1. Weight-only INT8 buys you nothing on the iGPU. YOLO26 weight-only is 19.96 ms vs 19.74 ms FP32 — indistinguishable. RF-DETR weight-only is actually slower on the iGPU (90.8 vs 86.6 ms): the on-the-fly weight decompression costs more than it saves when activations stay FP. Only full PTQ (activations quantized) unlocks the iGPU’s INT8 math. Weight-only still has a place — it shrinks the model and helps a little on CPU — but it is not your iGPU speed lever.

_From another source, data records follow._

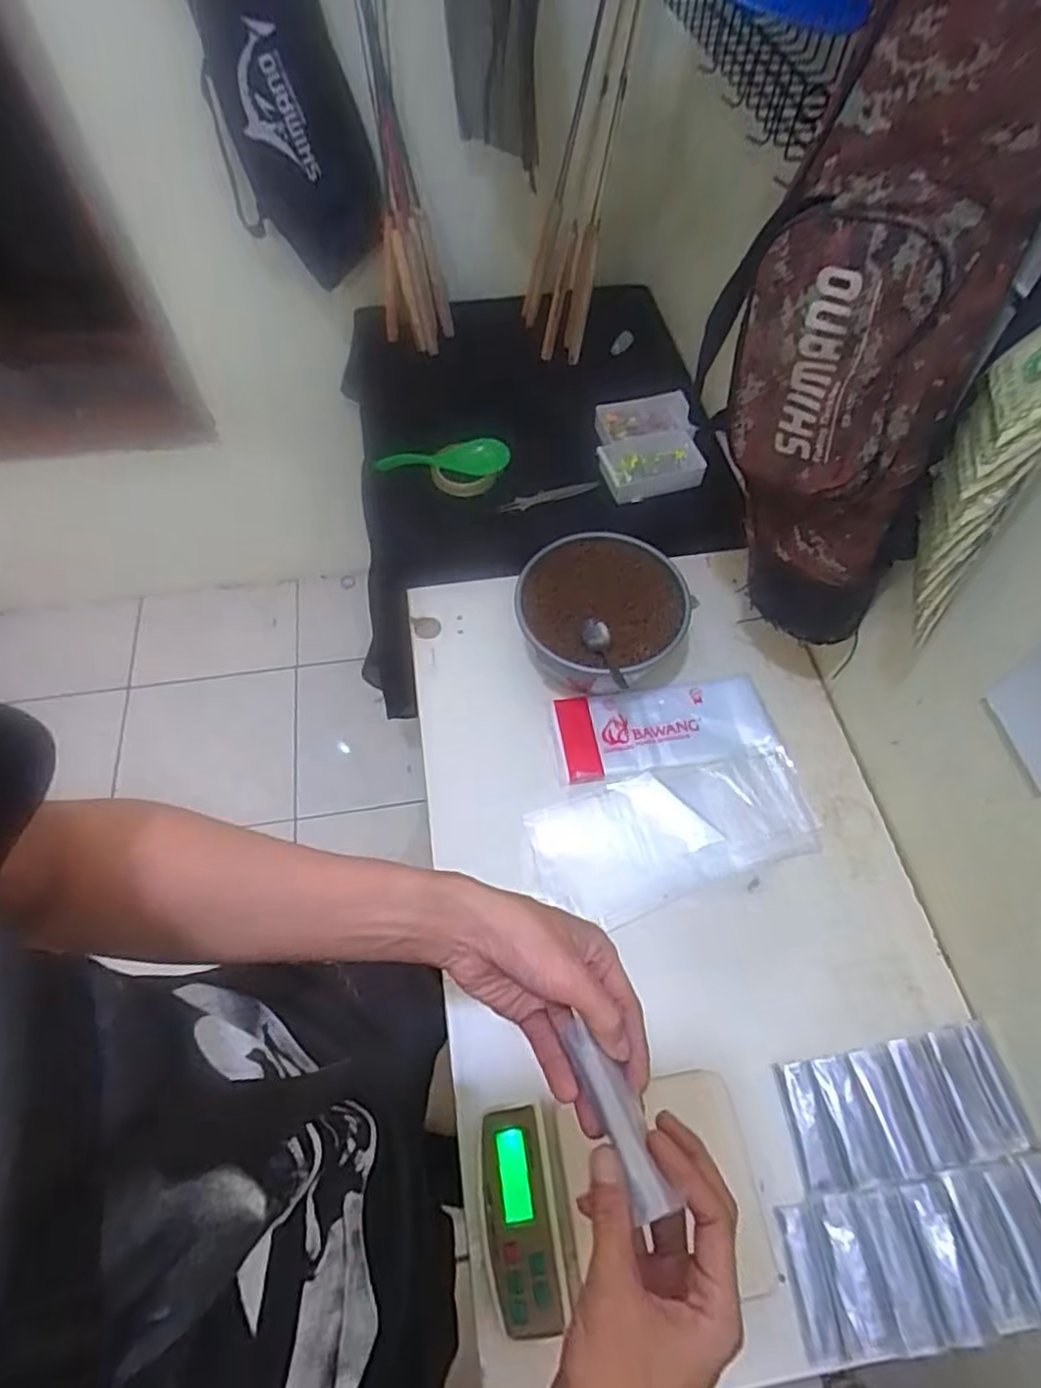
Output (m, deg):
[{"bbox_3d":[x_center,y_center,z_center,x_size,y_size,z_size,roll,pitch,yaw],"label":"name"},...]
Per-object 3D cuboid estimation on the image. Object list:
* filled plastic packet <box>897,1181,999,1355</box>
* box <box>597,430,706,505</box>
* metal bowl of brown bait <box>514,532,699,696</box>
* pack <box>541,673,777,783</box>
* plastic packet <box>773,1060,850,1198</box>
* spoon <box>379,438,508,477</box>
[{"bbox_3d":[0.335,0.445,0.532,0.039,0.017,0.096,-4,60,-3],"label":"filled plastic packet"},{"bbox_3d":[0.193,-0.334,0.994,0.143,0.034,0.094,-11,60,-7],"label":"box"},{"bbox_3d":[0.094,-0.090,0.815,0.194,0.091,0.187,0,60,0],"label":"metal bowl of brown bait"},{"bbox_3d":[0.165,0.040,0.797,0.251,0.009,0.109,-9,60,-3],"label":"pack"},{"bbox_3d":[0.254,0.377,0.591,0.038,0.011,0.095,-4,60,-3],"label":"plastic packet"},{"bbox_3d":[-0.113,-0.344,1.005,0.193,0.024,0.060,-12,60,-7],"label":"spoon"}]

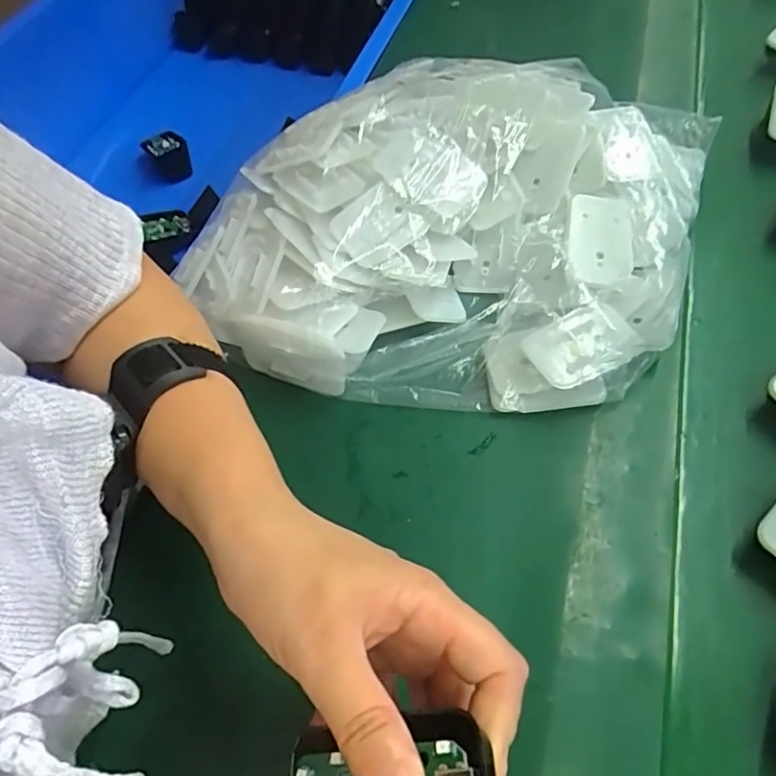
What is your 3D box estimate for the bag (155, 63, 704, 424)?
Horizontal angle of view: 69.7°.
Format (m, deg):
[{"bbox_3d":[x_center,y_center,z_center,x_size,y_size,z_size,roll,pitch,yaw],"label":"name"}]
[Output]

2. INT8 helps the CNN far more than the transformer on the iGPU. YOLO26 gets a clean ~2.1× from full INT8 on the iGPU. RF-DETR gets only ~1.26× (86.6 → 68.8 ms). Most of RF-DETR’s win comes simply from being on the iGPU at all (CPU 429 ms → iGPU 87 ms); its attention matmuls and the einsum mask head don’t accelerate much under INT8. If you picked RF-DETR expecting INT8 to close the gap to YOLO, it doesn’t.

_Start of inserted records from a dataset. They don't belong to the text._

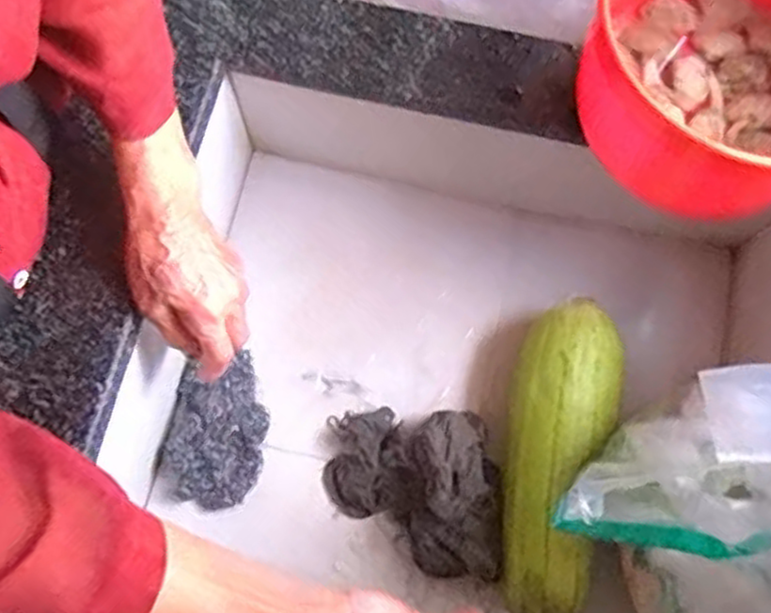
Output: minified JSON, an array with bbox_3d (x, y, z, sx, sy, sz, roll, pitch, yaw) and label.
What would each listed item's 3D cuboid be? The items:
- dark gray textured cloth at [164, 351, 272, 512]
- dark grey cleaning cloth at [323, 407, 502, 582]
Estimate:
[{"bbox_3d":[-0.142,0.105,0.634,0.078,0.026,0.126,4,73,1],"label":"dark gray textured cloth"},{"bbox_3d":[0.022,0.150,0.609,0.141,0.063,0.125,3,73,1],"label":"dark grey cleaning cloth"}]

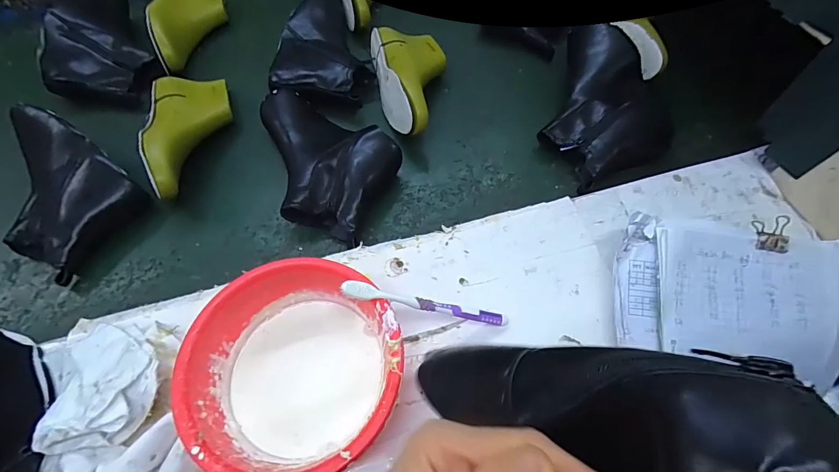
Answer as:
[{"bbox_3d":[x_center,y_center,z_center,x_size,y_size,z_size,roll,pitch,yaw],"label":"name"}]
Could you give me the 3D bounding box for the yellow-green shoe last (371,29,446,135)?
[{"bbox_3d":[-0.007,-0.244,0.610,0.109,0.084,0.225,-10,63,-5],"label":"yellow-green shoe last"}]

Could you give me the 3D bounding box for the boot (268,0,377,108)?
[{"bbox_3d":[-0.146,-0.325,0.670,0.151,0.050,0.256,4,61,4],"label":"boot"}]

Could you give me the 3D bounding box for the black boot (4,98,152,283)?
[{"bbox_3d":[-0.498,-0.065,0.532,0.251,0.064,0.154,33,67,18],"label":"black boot"}]

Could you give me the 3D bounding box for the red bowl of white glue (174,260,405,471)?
[{"bbox_3d":[-0.110,0.124,0.378,0.185,0.075,0.187,0,62,0],"label":"red bowl of white glue"}]

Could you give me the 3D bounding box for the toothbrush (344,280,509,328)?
[{"bbox_3d":[0.013,0.070,0.392,0.184,0.009,0.014,16,60,-24],"label":"toothbrush"}]

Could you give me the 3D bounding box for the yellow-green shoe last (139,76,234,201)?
[{"bbox_3d":[-0.327,-0.148,0.565,0.112,0.071,0.222,-18,62,-8],"label":"yellow-green shoe last"}]

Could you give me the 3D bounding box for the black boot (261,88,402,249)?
[{"bbox_3d":[-0.151,-0.106,0.550,0.244,0.059,0.169,30,67,15],"label":"black boot"}]

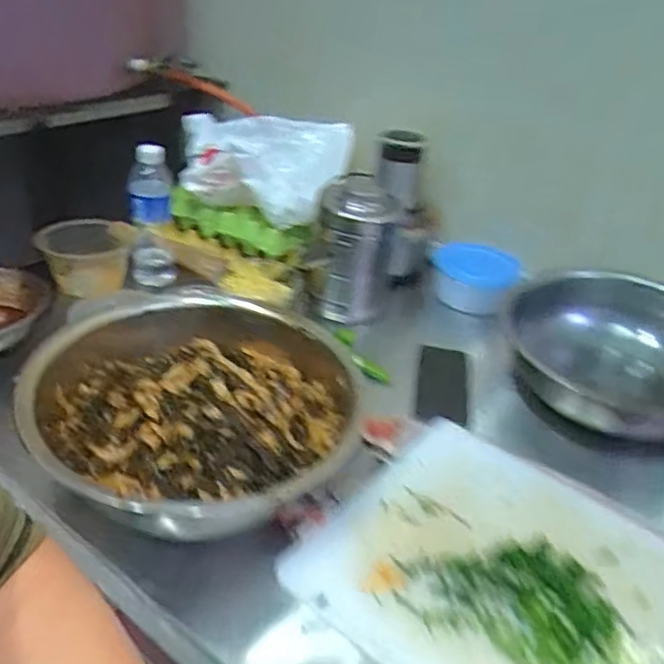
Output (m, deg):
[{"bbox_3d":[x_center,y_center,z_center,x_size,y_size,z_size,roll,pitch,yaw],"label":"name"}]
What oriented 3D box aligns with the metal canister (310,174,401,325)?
[{"bbox_3d":[0.032,-0.124,1.019,0.120,0.200,0.107,6,32,1],"label":"metal canister"}]

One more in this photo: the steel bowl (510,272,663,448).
[{"bbox_3d":[0.394,0.048,0.897,0.295,0.165,0.255,17,33,18],"label":"steel bowl"}]

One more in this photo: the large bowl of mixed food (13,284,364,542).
[{"bbox_3d":[-0.156,0.077,0.735,0.339,0.088,0.383,0,32,-8],"label":"large bowl of mixed food"}]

3. The surprise: the transformer keeps its masks better. I expected DETR’s quant-sensitive attention to degrade masks more. The opposite happened — RF-DETR-Seg held 0.95 foreground-mask IoU under full INT8 while YOLO26 fell to 0.87, dropping from 4.4 to 3.5 instances per image (it loses marginal-confidence objects). NNCF’s TRANSFORMER preset (SmoothQuant) earned its keep. So the choice is a genuine trade-off: YOLO26 for raw speed, RF-DETR when INT8 mask fidelity matters.

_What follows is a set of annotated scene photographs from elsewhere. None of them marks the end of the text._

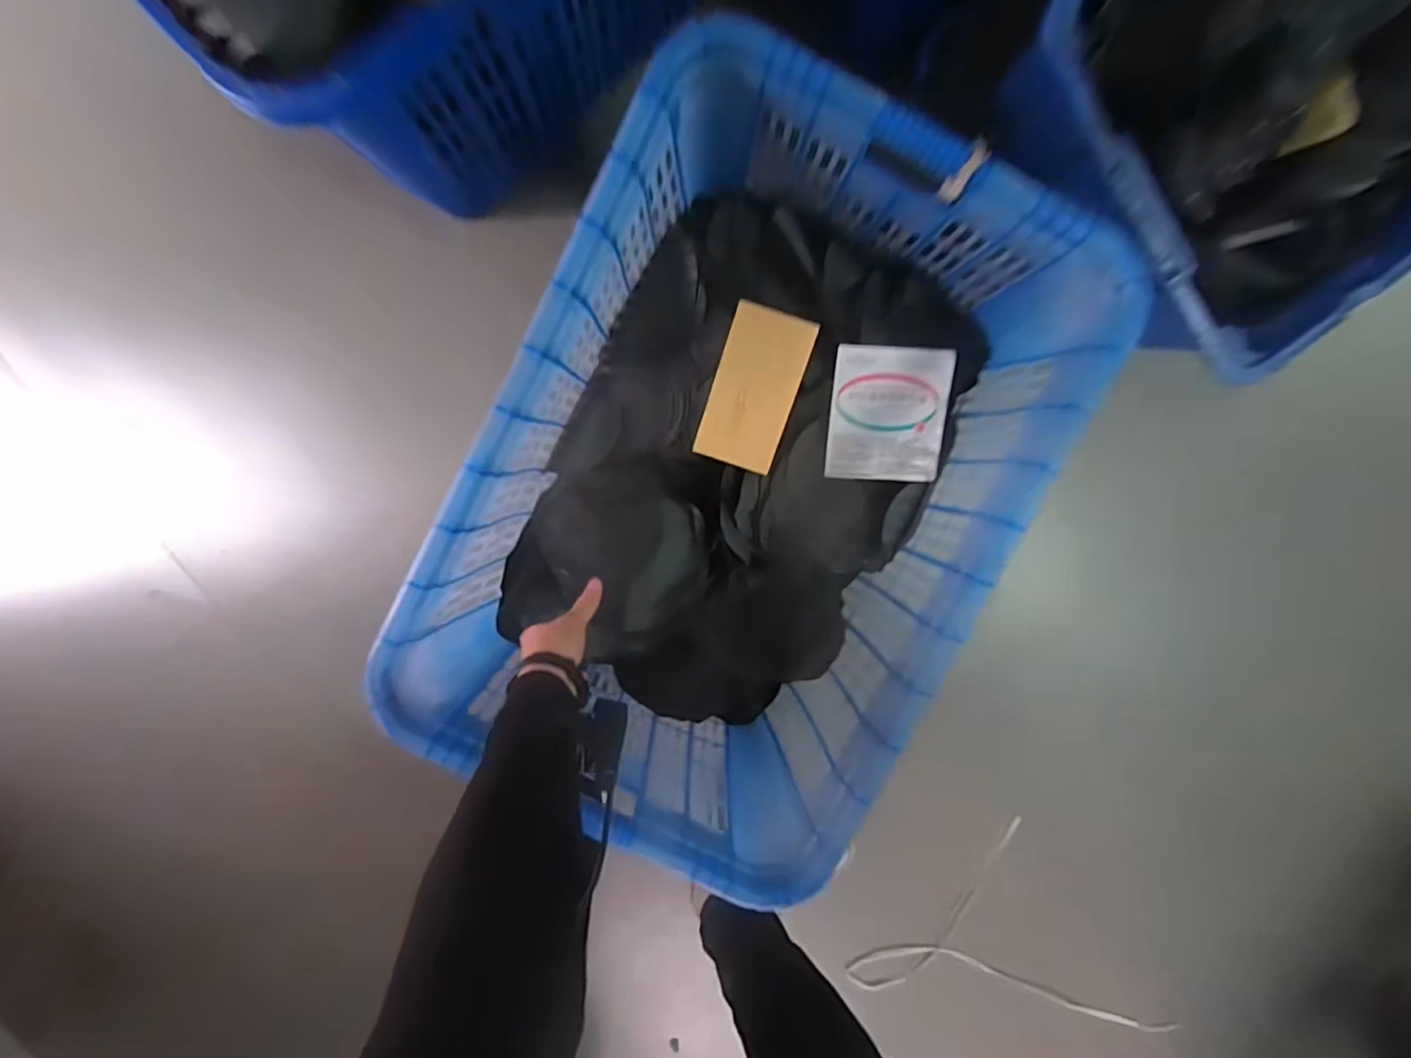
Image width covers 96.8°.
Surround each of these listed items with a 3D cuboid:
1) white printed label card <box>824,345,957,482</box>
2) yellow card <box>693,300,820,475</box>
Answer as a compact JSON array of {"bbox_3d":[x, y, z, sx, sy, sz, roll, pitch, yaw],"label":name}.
[{"bbox_3d":[0.224,-0.139,0.770,0.140,0.012,0.160,2,109,-2],"label":"white printed label card"},{"bbox_3d":[0.060,-0.170,0.767,0.101,0.007,0.189,19,107,1],"label":"yellow card"}]

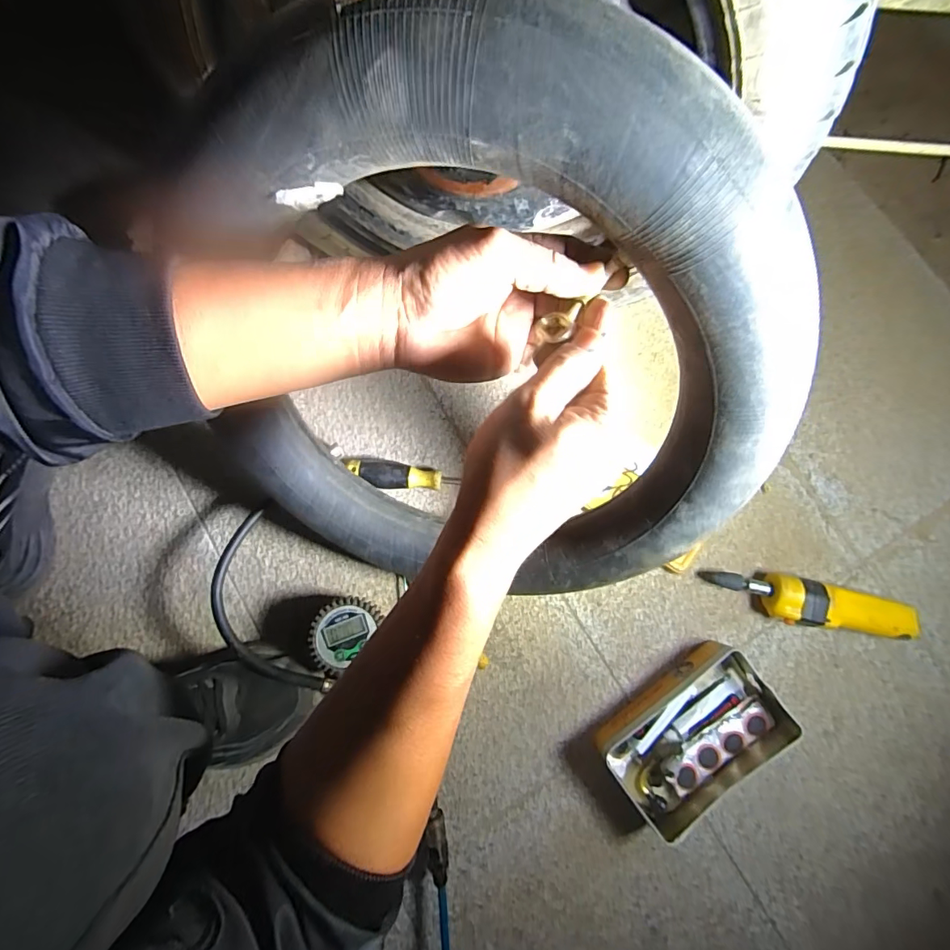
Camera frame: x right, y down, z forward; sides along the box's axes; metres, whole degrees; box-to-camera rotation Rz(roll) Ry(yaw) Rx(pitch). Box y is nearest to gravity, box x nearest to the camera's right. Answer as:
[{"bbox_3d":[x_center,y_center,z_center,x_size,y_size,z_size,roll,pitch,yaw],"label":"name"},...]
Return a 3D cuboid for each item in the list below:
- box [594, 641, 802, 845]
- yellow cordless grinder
[{"bbox_3d":[0.217,0.259,0.458,0.170,0.041,0.108,-36,81,-6],"label":"box"},{"bbox_3d":[0.344,0.132,0.479,0.197,0.040,0.049,11,82,3],"label":"yellow cordless grinder"}]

4. Resolution caveat, stated plainly. YOLO26 runs at 640 and RF-DETR at 384 — their native sizes. Even with that handicap the CNN is ~8× cheaper per frame, so the speed verdict is robust; but the IoU and instance-count numbers are each-model-vs-its-own-FP32, not cross-model accuracy, which would need a COCO mAP run.

Reproduce it

uv sync
uv run seg-download                              # coco128-seg
uv run seg-export   --model all                  # FP32 IR for both
uv run seg-quantize weight-only --model all
uv run seg-quantize full        --model all      # the iGPU speed lever
uv run seg-benchmark --devices CPU,GPU           # tables + latency.png
uv run seg-compare  --precision int8_full --device GPU   # the hero image

Stack: Python 3.11, ultralytics 8.4.56, rfdetr 1.7.x, OpenVINO 2026.2, NNCF, torch 2.12. Hardware: Intel Core i7-12700H, Iris Xe iGPU. Every number above comes from output/benchmark.md / speed.csv produced by seg-benchmark.

Takeaways

  • On an Intel iGPU, full-PTQ INT8 is the speed lever; weight-only is not. Always quantize activations if latency is the goal.
  • YOLO26-seg is the speed king at the nano tier — ~107 forward passes/s on a laptop iGPU (forward-only; see Measurement notes), no NVIDIA in sight.
  • RF-DETR-Seg trades speed for mask fidelity under INT8 (0.95 vs 0.87 IoU). Pick by your budget: throughput → YOLO26; mask quality under quantization → RF-DETR.
  • Match the export to the model. YOLO26 is end-to-end (no NMS to write); RF-DETR needs the antialias-export workaround and explicit mask upsampling.
  • Next: push the same two models onto the Intel NPU, and add a COCO mask-mAP pass to turn “IoU vs FP32” into absolute accuracy.